I need to just take a minute here and wax poetic over how great this actor was. His goons rounded up all the tourists and forced us to listen to his spiel, and he was actually convincing. He told some sob story about how he did what he did because he loved America, and he made a good enough case that it was really hard to hate him afterward (but no less fun to do so).

Now for a corps of Continental Army drummers.


These guys were just pretty. Everyone was. I wish I had more photos of the costumes. They were all really nice. The problem with 18th century clothing in America, though, is that it all kind of looks the same after a while, and the women’s clothing is so plain as to be boring. I promise I’ll have some really nice period costume porn when I post about the next day at Mount Vernon, though. Patience!

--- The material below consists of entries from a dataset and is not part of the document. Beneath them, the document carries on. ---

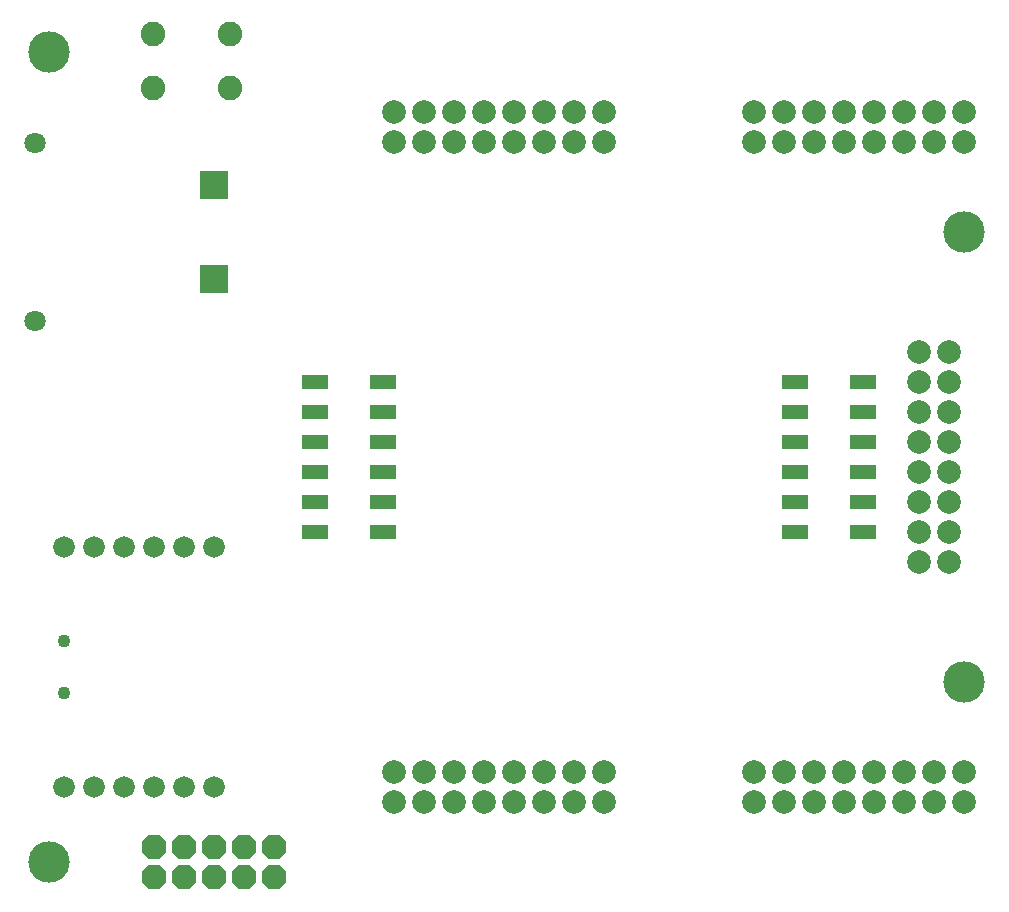
<source format=gbs>
G75*
G70*
%OFA0B0*%
%FSLAX24Y24*%
%IPPOS*%
%LPD*%
%AMOC8*
5,1,8,0,0,1.08239X$1,22.5*
%
%ADD10R,0.0966X0.0966*%
%ADD11C,0.0710*%
%ADD12C,0.0434*%
%ADD13OC8,0.0820*%
%ADD14C,0.0820*%
%ADD15C,0.0792*%
%ADD16C,0.0720*%
%ADD17R,0.0867X0.0474*%
%ADD18C,0.1380*%
D10*
X008964Y021645D03*
X008964Y024763D03*
D11*
X002979Y026156D03*
X002979Y020251D03*
D12*
X003964Y009570D03*
X003964Y007838D03*
D13*
X006964Y002704D03*
X007964Y002704D03*
X008964Y002704D03*
X009964Y002704D03*
X010964Y002704D03*
X010964Y001704D03*
X009964Y001704D03*
X008964Y001704D03*
X007964Y001704D03*
X006964Y001704D03*
D14*
X006934Y028014D03*
X006934Y029794D03*
X009494Y029794D03*
X009494Y028014D03*
D15*
X014964Y027204D03*
X015964Y027204D03*
X016964Y027204D03*
X017964Y027204D03*
X018964Y027204D03*
X019964Y027204D03*
X020964Y027204D03*
X021964Y027204D03*
X021964Y026204D03*
X020964Y026204D03*
X019964Y026204D03*
X018964Y026204D03*
X017964Y026204D03*
X016964Y026204D03*
X015964Y026204D03*
X014964Y026204D03*
X026964Y026204D03*
X027964Y026204D03*
X028964Y026204D03*
X029964Y026204D03*
X030964Y026204D03*
X031964Y026204D03*
X032964Y026204D03*
X033964Y026204D03*
X033964Y027204D03*
X032964Y027204D03*
X031964Y027204D03*
X030964Y027204D03*
X029964Y027204D03*
X028964Y027204D03*
X027964Y027204D03*
X026964Y027204D03*
X032464Y019204D03*
X033464Y019204D03*
X033464Y018204D03*
X032464Y018204D03*
X032464Y017204D03*
X033464Y017204D03*
X033464Y016204D03*
X032464Y016204D03*
X032464Y015204D03*
X033464Y015204D03*
X033464Y014204D03*
X032464Y014204D03*
X032464Y013204D03*
X033464Y013204D03*
X033464Y012204D03*
X032464Y012204D03*
X032964Y005204D03*
X033964Y005204D03*
X033964Y004204D03*
X032964Y004204D03*
X031964Y004204D03*
X030964Y004204D03*
X030964Y005204D03*
X031964Y005204D03*
X029964Y005204D03*
X029964Y004204D03*
X028964Y004204D03*
X027964Y004204D03*
X027964Y005204D03*
X028964Y005204D03*
X026964Y005204D03*
X026964Y004204D03*
X021964Y004204D03*
X021964Y005204D03*
X020964Y005204D03*
X020964Y004204D03*
X019964Y004204D03*
X019964Y005204D03*
X018964Y005204D03*
X018964Y004204D03*
X017964Y004204D03*
X016964Y004204D03*
X016964Y005204D03*
X017964Y005204D03*
X015964Y005204D03*
X015964Y004204D03*
X014964Y004204D03*
X014964Y005204D03*
D16*
X008964Y004704D03*
X007964Y004704D03*
X006964Y004704D03*
X005964Y004704D03*
X004964Y004704D03*
X003964Y004704D03*
X003964Y012704D03*
X004964Y012704D03*
X005964Y012704D03*
X006964Y012704D03*
X007964Y012704D03*
X008964Y012704D03*
D17*
X012324Y013204D03*
X012324Y014204D03*
X012324Y015204D03*
X012324Y016204D03*
X012324Y017204D03*
X012324Y018204D03*
X014604Y018204D03*
X014604Y017204D03*
X014604Y016204D03*
X014604Y015204D03*
X014604Y014204D03*
X014604Y013204D03*
X028324Y013204D03*
X028324Y014204D03*
X028324Y015204D03*
X028324Y016204D03*
X028324Y017204D03*
X028324Y018204D03*
X030604Y018204D03*
X030604Y017204D03*
X030604Y016204D03*
X030604Y015204D03*
X030604Y014204D03*
X030604Y013204D03*
D18*
X003464Y002204D03*
X033964Y008204D03*
X033964Y023204D03*
X003464Y029204D03*
M02*

</source>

I can’t wrap up this installment without a mention of Lafayette. His act was the day’s big finale, and as you can see below, Gil brings all the ladies to the yard (and one awkward-looking dude).


I don’t know who these two soldiers were, but I like to imagine that they were trying to work out Lafayette’s broken English amongst themselves:


And then we have the actor playing the Marquis, who, appropriately, I caught with his mouth open shouting about something or other and swinging a sword. That’s my Lafayette. I don’t know who this guy is, but he really seemed to enjoy himself. Also, he was really loud. I have to believe that that was an accurate portrayal.


The night’s activity was a ghost tour, which wasn’t like any ghost tour I’ve ever seen. We were taken into several buildings, which were all dark and lit only by candlelight. Once we were seated and quiet, an actor would come in who was “the ghost” and who would pretend to be the spirit of a real person who had lived and died in the town. There was some powerful stuff in that tour and some legitimately creepy stuff. Lot of crazy crime and broken hearts in Williamsburg’s history. I highly recommend this if you find yourself in Williamsburg when they’re doing one.

And that wraps up Williamsburg. It’ll probably take me another three months to get installment #3 (Mount Vernon!) up, so hold tight!


4 responses to ““I’ll Rochambeau Ya For It” Part 2: Colonial Williamsburg

  1. You should have been a history teacher! Loved Williamsburg the one time I was able to visit.

    • I know, right? And the reason I didn’t was that I didn’t want to start over again/be in school so long. If only I’d known then what I know now.

  2. I think that’s the same Lafayette that was there when Clayton and I were there, ~a year and a half ago. He was most excellent. If you liked the little afternoon scenes, as I recall you do need a paid ticket to see those…walking the streets is indeed free, but they actually close off the streets to all but ticketholders for the “Revolutionary City” events. We want to go back sometime – despite having multiple days there, we still didn’t see everything!